We're using black, isort, ruff, and type checkers -- terrific!
Lots of best practices in there.
It makes my life as maintainer / reviewer much easier.
middleware
We've gone pretty far down the "batteries included"
import sqlite3 path already.
But if you start a new project, consider accessing sqlite via
SqlAlchemy.
That's how I always do it, to preserve flexibility for
swapping in a postgres backend as a project matures.
The sqlite quirk about not enforcing FK by default is something
my code simply never has to worry about.
It turns out that is due to SqlAlchemy issuing
PRAGMA foreign_keys = ON; behind the scenes,
so I can get on with standard SQL semantics in the usual way.
Additionally your IDE can offer better support for column renames
and indenting of queries when we inherit from Base and
use the ORM to create queries.
And declaring / verifying types such as INTEGER or BOOL is much
more pleasant in that setting.
Your Sqlite3FK context manager is nice enough.
No need to implement that functionality if you have
a SqlAlchemy session at your disposal, which already
attends to those same tasks.
No need to document or test a new class,
when a well documented and tested library offering the same features
is already available.
Also, prefer to shorten each call site by doing the usual
from pathlib import Path.
No need to see that verbose "pathlib" mentioned by each call.
Similarly for strftime() and now().
Kudos for making the ctor set the connection to None,
so we have an easily read "table of contents" of the valid attributes.
maintenance chores
I feel one of the more predictable maintenance tasks that will
crop up over this project's lifetime is "add column".
There's a bunch of places in the OP codebase where column names
and types are listed.
They're not all consolidated in one place, within a screenful or
two of code.
It seems like, with the current structure,
{add, rename, delete} column tasks will be less pleasant
than they might have been,
and the existing unit tests might not reliably expose
remaining "to-do" methods that should be updated with a new column name.
constructor conveniences
This is very nice, as it supports concise calls from the app layer:
def __init__(self, db_path: str | pathlib.Path) -> None:
However, I feel this is a regrettable type:
_db_path: str | pathlib.Path
Better to assign self._db_path = Path(db_path).
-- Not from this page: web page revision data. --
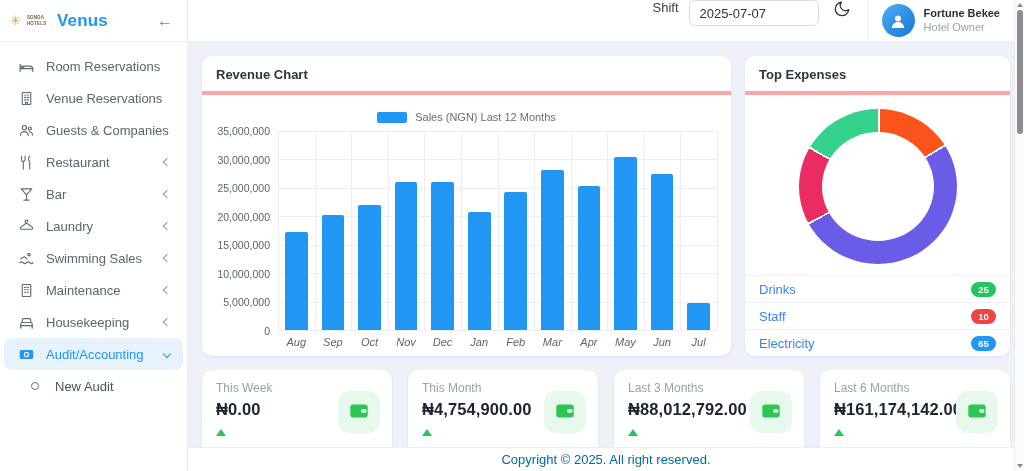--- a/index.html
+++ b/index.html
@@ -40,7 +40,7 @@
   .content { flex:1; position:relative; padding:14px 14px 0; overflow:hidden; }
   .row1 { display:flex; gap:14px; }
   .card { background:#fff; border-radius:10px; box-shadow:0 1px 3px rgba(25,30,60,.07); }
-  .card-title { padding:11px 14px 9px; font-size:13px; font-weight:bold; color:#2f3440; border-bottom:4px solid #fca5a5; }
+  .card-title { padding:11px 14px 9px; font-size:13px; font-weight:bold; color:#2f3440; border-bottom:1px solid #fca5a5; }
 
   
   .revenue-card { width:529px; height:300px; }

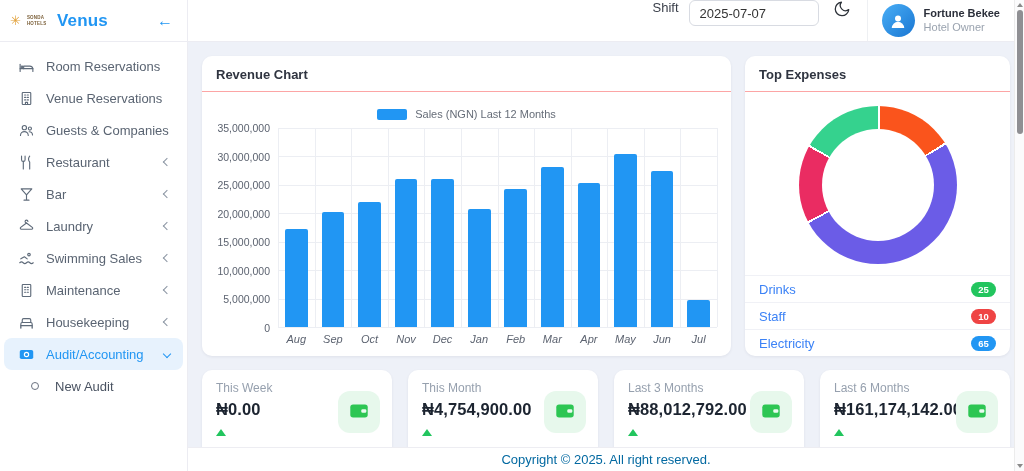--- a/index.html
+++ b/index.html
@@ -45,7 +45,7 @@
   
   .revenue-card { width:529px; height:300px; }
   .chart-body { padding:8px 14px 0; }
-  .legend-row { display:flex; align-items:flex-end; justify-content:center; gap:8px; height:18px; margin:2px 0 8px; }
+  .legend-row { display:flex; align-items:flex-start; justify-content:center; gap:8px; height:18px; margin:2px 0 8px; }
   .legend-swatch { width:30px; height:11px; background:#2196f3; border-radius:2px; }
   .legend-label { font-size:11px; color:#666d78; }
   .plot-row { display:flex; }

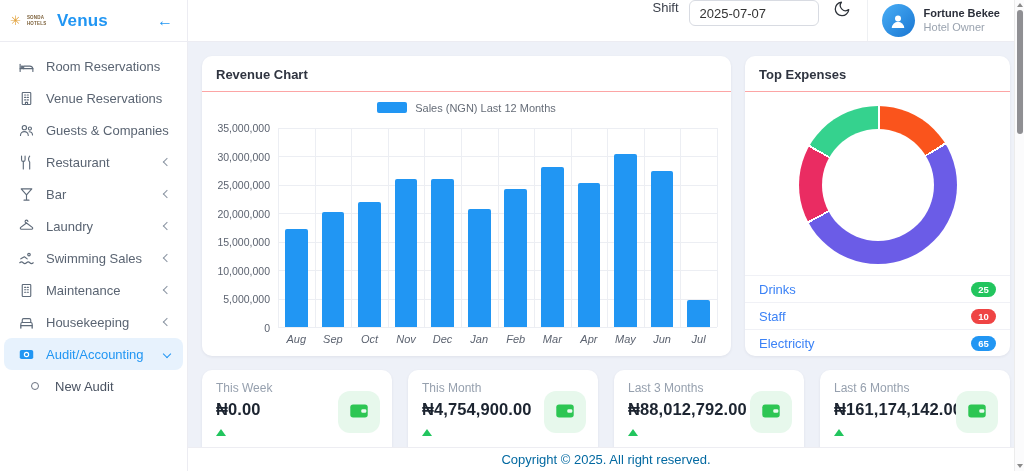--- a/index.html
+++ b/index.html
@@ -66,7 +66,7 @@
   .donut::after { content:""; position:absolute; inset:23px; background:#fff; border-radius:50%; }
   .exp-legend { margin-top:auto; }
   .exp-row { height:27px; border-top:1px solid #f0f1f6; display:flex; align-items:center; padding:0 14px; }
-  .exp-label { flex:1; font-size:13px; color:#3b82f6; }
+  .exp-label { flex:1; font-size:13px; color:#404040; }
   .exp-badge { min-width:25px; height:15px; border-radius:8px; color:#fff; font-size:9.5px; font-weight:bold; display:flex; align-items:center; justify-content:center; padding:0 7px; }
Note that if p is already a Path, then Path(p) simply returns p,
with no harm done.
Also, having a _db_path attribute at the class level and the instance level
seems bad. Prefer to keep track of it strictly at the instance level.
This is fine: _CREATE_HASH_ARCHIVES: str = """CREATE TABLE ...
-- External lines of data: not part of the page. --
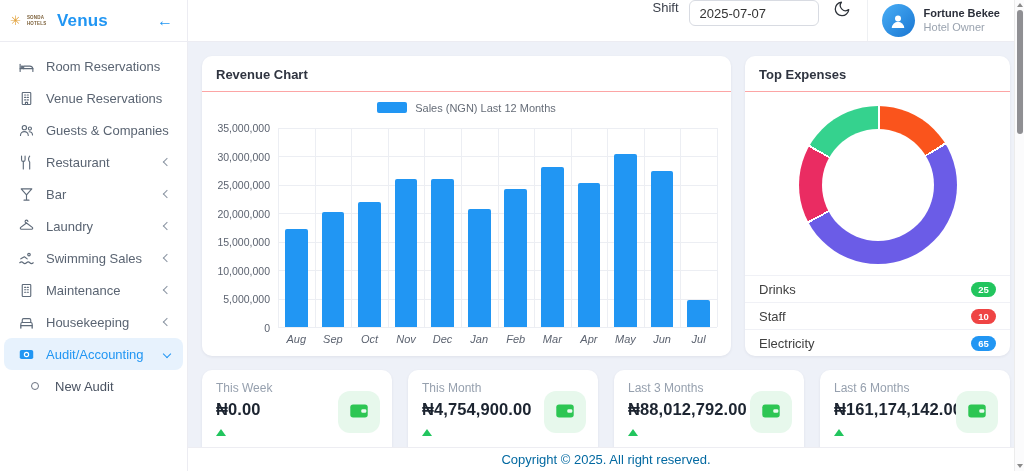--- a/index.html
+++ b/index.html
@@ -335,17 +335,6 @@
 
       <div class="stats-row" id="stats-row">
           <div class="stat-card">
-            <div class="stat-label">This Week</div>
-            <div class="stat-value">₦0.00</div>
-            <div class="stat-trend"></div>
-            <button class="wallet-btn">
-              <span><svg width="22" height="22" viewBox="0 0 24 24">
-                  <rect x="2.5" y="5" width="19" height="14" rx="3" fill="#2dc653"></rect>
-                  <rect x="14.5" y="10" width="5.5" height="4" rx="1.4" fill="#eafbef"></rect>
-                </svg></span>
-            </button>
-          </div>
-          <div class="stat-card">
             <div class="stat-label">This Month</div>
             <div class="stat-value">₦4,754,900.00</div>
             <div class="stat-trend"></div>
But I can't imagine there's a need to annotate that constant.
I mean, surely pyright and mypy infer str on their own, right,
without needing a hint?
boolean column
Consider renaming to is_deleted, for consistency with is_dir.
And consider requiring NOT NULL.
Also, if you ever need to pass a security audit I predict that password column
will be trouble.
many COMMITs
.save() does a tiny amount of work, on one row, and immediately issues a COMMIT.
It appears to me that an app might plausibly loop over many entries,
doing a .save() on each of them.
In the interest of speed,
consider making caller (or caller's context manager) responsible
for issuing COMMIT.
Consider offering a vector based Public API,
where you accept a list of entries.
debugs
Now that the code is mature enough for review,
consider deleting the various _ = ... assignments.
They usually begin with
_ = cur.execute( ...,
and seem to be there to support single-step inspection within a debugger.
timezone
The _now() helper returns a "%Y-%m-%d %H:%M:%S" string which omits timezone.
Consider tacking on a 4-digit " +ZZZZ" suffix.
Alternatively, document that it returns a UTC timestamp.
The OP code uses the local timezone setting when producing a timestamp,
but there's no docstring that warns about the result's ambiguity.
If we serialize such a timestamp, say to an RDBMS,
we should also serialize the zone offset, or document that the offset is zero.
That way some future reader can deserialize it and know
which instant in time it corresponds to.
"optional" helper
Expressions like fe.algo.value if fe.algo is not None else None
crop up in a few places.
Consider introducing a trivial helper
that allows you to simplify each call site, making it more concise.
possible None
_fill_archive() does this:
arch.deleted = bool(cast(int, row["deleted"]))
Recommend you precede that with assert arch.
The pyright type checker seems to believe
the archive record can be None at that point.